After Clarion, she went back to England. It was hard for her because she had met Kelley then and knew they would have wait and work hard to be together. Perhaps it had been presumptuous of me, I didn't know at the time (but I knew she would tell me if I were), and I had never before made an overseas phone call, but I called Nicola. I think it genuinely astonished her. I didn't want to lose touch. I think she was pleased. I called Kelley, too. I can't think of the one without the other, I couldn't even then, and of all the people from our workshop, I have formed the strongest bond of friendship with them. Nothing is gained without risk and perhaps the risk wasn't very large anyway, but there's no way to know until you take it, and either lose--or gain.

The gain has been incalculable.

Recently, Nicola and Kelley had us as guests at their house in Seattle for a week. They showed us around, feˆted us, and shamelessly--and with ample forewarning--attempted to seduce us to move there. We were quite taken with Seattle and they did a firstrate job of boosterism, and were we ever to move it would certainly be there, but I have to wonder if Seattle would be half so nice a place if they weren't there. I think not. I think, in fact, that without them, very much more than a single city would be diminished by their absence.

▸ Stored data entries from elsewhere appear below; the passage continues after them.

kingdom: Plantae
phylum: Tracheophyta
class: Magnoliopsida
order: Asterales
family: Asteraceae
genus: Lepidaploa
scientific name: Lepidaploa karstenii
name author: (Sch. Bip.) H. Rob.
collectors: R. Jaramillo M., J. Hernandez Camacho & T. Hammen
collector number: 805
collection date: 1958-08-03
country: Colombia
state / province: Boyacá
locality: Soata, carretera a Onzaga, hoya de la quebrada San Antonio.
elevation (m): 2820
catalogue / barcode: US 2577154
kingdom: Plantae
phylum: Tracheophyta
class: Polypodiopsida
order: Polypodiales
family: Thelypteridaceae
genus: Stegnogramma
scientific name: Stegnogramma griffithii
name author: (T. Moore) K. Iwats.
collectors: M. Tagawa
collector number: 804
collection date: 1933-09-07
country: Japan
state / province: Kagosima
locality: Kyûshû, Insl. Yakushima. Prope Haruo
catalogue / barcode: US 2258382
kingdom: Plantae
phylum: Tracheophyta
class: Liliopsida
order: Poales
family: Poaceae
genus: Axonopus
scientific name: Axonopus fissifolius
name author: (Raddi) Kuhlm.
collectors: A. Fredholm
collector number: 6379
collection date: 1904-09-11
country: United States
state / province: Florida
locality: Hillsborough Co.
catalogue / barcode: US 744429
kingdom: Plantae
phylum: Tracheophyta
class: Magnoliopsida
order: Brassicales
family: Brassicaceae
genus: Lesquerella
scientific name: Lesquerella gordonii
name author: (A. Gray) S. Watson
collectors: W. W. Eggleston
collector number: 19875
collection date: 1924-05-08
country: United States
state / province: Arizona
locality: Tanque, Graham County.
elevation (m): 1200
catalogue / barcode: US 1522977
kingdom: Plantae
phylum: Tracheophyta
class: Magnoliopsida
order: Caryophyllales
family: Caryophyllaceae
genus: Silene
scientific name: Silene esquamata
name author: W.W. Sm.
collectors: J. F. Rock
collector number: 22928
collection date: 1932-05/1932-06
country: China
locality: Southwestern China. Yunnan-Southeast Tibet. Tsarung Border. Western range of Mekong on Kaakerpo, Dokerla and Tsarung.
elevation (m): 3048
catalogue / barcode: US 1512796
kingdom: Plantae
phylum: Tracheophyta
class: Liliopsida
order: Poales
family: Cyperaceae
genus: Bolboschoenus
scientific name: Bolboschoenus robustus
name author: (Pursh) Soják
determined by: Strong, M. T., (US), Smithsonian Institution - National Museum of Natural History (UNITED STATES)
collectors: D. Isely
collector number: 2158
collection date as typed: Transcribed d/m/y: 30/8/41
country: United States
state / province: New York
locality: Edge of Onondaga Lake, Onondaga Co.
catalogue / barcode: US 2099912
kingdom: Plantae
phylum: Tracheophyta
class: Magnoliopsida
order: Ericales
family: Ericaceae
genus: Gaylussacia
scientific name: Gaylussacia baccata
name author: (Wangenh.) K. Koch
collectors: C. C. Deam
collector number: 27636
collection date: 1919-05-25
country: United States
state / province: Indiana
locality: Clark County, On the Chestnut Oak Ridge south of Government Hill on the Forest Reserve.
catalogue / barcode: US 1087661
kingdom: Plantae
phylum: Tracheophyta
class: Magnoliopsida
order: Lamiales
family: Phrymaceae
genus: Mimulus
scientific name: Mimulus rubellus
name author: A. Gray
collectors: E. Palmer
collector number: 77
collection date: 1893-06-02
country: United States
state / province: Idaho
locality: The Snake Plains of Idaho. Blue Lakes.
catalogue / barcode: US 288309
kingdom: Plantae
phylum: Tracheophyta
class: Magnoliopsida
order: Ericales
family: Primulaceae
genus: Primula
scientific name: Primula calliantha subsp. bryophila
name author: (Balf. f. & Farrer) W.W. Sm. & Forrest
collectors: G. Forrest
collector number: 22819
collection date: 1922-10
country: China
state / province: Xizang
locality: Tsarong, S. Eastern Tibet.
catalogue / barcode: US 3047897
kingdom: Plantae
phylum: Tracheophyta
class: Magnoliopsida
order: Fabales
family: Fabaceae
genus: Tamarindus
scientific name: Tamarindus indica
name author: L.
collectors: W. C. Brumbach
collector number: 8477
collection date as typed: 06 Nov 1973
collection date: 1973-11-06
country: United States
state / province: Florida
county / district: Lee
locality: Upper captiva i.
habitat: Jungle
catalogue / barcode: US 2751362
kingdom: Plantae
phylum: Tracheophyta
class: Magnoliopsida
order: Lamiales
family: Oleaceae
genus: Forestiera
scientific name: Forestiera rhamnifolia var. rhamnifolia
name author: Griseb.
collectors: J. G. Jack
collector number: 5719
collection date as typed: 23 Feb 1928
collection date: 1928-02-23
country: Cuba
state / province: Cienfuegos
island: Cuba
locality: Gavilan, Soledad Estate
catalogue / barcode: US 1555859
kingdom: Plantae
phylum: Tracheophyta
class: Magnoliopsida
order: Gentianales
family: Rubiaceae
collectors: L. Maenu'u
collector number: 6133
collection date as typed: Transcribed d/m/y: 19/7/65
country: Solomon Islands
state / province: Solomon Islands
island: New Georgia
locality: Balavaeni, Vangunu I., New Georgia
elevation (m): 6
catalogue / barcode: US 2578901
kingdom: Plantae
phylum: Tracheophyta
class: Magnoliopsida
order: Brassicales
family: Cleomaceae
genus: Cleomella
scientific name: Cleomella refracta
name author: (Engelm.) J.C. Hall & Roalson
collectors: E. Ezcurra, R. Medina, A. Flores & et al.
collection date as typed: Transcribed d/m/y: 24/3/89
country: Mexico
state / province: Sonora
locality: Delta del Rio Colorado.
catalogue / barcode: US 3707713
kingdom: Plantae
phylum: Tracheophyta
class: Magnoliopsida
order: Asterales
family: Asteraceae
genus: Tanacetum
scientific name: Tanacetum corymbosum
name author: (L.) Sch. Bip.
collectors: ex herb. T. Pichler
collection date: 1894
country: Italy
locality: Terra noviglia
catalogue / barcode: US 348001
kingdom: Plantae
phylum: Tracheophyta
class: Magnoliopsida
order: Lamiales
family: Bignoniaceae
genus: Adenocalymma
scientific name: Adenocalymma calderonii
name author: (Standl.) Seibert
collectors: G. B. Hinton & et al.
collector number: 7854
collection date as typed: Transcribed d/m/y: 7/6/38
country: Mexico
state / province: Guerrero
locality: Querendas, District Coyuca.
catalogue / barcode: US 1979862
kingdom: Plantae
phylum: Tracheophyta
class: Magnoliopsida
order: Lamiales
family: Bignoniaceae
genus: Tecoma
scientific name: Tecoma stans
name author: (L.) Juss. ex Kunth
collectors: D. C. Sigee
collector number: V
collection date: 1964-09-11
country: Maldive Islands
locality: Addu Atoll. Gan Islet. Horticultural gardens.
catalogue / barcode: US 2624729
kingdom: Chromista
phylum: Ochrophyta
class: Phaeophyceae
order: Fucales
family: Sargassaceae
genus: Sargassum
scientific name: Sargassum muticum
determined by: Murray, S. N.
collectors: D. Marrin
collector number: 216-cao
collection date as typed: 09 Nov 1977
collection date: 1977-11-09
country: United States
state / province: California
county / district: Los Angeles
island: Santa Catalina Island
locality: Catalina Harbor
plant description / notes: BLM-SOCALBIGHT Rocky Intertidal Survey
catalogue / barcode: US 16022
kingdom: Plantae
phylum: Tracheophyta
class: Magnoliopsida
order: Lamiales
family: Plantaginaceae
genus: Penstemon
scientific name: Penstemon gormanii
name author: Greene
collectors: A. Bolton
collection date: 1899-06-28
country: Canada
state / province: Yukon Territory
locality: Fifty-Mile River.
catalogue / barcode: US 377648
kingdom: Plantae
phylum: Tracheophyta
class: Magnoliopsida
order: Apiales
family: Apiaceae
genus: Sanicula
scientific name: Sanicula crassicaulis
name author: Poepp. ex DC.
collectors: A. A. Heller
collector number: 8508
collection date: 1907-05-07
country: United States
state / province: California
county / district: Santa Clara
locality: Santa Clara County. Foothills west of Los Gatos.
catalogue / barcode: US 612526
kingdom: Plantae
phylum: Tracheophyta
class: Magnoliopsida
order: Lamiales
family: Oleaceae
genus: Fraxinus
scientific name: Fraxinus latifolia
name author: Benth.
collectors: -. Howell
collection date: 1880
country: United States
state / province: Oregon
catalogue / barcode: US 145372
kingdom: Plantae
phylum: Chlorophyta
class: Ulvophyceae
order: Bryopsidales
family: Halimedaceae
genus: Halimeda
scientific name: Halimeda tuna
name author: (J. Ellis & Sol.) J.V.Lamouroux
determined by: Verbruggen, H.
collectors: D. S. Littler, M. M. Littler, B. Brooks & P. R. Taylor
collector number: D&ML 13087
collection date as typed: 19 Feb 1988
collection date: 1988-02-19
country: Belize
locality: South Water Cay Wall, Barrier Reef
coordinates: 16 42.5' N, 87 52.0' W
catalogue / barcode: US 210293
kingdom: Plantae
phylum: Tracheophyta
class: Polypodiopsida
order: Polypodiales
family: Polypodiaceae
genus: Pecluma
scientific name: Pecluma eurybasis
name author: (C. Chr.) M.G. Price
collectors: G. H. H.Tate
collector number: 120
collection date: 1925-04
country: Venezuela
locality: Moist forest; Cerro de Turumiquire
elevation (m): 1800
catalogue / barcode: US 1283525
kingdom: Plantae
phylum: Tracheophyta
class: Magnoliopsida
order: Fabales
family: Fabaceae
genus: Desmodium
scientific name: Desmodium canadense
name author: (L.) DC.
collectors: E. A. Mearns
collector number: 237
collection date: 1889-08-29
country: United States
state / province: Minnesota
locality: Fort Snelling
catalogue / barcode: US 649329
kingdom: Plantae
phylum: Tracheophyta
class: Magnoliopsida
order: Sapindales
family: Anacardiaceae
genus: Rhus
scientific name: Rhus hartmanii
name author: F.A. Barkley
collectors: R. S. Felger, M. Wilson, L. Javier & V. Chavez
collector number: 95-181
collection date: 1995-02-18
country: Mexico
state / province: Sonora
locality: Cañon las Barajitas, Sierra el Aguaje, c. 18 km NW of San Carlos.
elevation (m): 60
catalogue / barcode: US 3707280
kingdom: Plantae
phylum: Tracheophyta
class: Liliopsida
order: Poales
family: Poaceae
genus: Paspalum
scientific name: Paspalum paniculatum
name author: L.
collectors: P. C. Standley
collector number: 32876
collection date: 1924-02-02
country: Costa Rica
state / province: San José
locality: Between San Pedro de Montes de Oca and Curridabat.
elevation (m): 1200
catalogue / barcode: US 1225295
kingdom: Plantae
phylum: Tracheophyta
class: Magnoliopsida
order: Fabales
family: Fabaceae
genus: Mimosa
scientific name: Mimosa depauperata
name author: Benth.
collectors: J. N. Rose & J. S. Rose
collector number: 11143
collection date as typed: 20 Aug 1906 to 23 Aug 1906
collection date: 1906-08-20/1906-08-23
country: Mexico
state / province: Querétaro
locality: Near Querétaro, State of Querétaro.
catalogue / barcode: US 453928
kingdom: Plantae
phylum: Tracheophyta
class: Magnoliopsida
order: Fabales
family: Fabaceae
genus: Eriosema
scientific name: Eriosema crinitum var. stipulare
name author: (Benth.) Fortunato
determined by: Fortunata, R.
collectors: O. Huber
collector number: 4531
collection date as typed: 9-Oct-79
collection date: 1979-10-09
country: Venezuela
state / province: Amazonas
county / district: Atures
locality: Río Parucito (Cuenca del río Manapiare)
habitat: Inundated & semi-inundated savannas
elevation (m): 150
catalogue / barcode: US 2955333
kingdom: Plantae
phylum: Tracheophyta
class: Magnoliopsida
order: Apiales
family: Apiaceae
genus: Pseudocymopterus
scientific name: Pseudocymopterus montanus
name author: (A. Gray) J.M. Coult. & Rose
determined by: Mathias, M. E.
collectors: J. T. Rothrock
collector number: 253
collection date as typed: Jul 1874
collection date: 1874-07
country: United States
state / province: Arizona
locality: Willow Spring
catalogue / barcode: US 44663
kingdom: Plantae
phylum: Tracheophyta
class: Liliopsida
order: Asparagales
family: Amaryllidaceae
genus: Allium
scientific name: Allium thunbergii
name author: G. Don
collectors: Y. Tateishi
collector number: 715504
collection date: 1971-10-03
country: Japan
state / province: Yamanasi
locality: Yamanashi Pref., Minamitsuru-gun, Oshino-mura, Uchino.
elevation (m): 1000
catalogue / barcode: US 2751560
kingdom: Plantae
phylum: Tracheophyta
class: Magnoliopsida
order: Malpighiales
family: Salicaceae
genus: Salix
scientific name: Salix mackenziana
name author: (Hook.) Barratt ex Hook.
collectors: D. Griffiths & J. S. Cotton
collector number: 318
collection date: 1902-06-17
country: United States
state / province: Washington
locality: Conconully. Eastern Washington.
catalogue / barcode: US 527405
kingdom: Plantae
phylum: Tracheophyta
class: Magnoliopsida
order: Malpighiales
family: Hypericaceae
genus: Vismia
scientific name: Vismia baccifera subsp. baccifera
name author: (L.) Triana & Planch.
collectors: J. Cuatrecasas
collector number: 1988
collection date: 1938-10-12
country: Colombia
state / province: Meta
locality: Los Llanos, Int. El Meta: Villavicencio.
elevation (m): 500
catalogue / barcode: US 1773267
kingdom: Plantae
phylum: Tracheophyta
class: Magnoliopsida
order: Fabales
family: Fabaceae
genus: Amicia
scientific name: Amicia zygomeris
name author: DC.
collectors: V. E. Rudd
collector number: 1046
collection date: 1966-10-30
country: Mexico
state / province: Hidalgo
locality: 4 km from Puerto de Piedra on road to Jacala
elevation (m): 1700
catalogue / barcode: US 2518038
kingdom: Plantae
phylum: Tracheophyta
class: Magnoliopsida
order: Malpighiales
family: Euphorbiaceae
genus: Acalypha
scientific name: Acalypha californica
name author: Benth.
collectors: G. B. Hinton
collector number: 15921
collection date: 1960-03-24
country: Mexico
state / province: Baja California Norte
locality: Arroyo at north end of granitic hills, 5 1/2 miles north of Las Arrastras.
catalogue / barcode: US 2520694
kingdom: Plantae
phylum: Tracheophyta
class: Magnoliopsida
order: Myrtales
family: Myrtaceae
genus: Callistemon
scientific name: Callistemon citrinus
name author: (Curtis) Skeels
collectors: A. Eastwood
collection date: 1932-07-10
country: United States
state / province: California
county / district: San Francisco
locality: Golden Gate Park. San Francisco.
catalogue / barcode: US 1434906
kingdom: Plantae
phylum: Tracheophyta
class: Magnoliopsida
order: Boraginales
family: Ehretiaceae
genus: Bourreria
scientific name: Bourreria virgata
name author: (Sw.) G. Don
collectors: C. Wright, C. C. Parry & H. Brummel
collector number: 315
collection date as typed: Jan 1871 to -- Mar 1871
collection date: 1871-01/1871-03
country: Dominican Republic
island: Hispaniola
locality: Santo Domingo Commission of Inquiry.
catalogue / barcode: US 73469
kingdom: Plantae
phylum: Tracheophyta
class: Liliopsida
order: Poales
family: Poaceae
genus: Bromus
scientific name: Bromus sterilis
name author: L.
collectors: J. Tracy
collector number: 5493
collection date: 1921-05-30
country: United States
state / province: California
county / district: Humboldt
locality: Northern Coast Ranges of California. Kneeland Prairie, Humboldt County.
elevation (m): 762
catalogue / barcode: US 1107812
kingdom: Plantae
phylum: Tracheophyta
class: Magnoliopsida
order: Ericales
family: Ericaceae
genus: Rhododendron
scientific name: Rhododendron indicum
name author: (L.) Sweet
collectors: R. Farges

Of course, this is a personal opinion, one I hold as an irrevocable truth and more significant than any other meter by which the value of the world might be measured. In the end, though, it is the personal that matters most and everything else is just so much bailing wire, scotch tape, and plumbing--necessary and unlovely without the pleasures of friendship and the beauty of life well-perceived. We each of us must decide what is important and build our world accordingly. If we're very lucky, someone like Nicola and Kelley are part of that world.

I feel very lucky.

Thank you, Nicola.

This piece was written in 2000 by Mark W. Tiedemann. It appeared in the Orycon program book that year, when Nicola was the conference Guest of Honor.